Книга Рассказы о прежней жизни, страница 54. Автор книги Николай Самохин

Разделитель для чтения книг в онлайн библиотеке

Онлайн книга «Рассказы о прежней жизни»

Cтраница 54

Отец вылез и увидел, что белый свет и правда белый. Густой, как молоко, туман закрыл землю – ничего не видать было в пяти шагах.

С той стороны нервно постреливали. Для острастки. Боялись: вдруг наши подползут скрытно. Опять пускали ракеты. Но ракеты не пробивали белизну. Слышно было только, как они шипят.

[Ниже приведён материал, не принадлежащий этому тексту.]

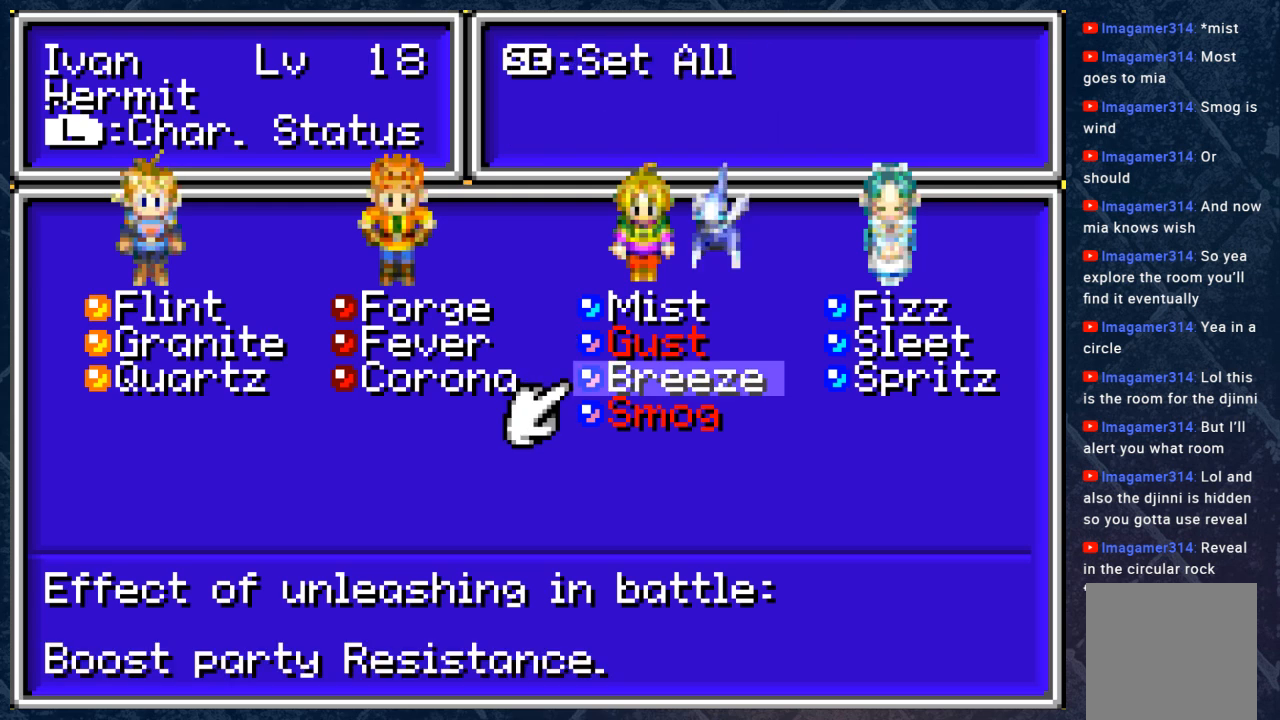
{"buttons": [], "left_stick": "center", "right_stick": "center", "events": [[50, "DPAD_DOWN", "up"], [100, "R1", "down"], [250, "R1", "up"]]}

А наши молчали. Совсем непонятная, сиротливая сделалась война. Еще вчера вечером прополз слух, что командиров всех поубивало. Собрались они вроде в тот самый, отдельно стоящий сарай, посоветоваться, как дальше быть, а «тигр»-то вылезший, когда ударил прямой наводкой по сараю – вот тогда их всех там и накрыло.

Отцу слух казался нелепым. На кой ляд им было в сарай забиваться, когда посоветоваться и здесь можно, вон хоть в блиндаже. Но командиров не было видно – факт. Никто не велел со вчерашнего вечера ни вперед бежать, ни назад отходить. Что хочешь, то и делай.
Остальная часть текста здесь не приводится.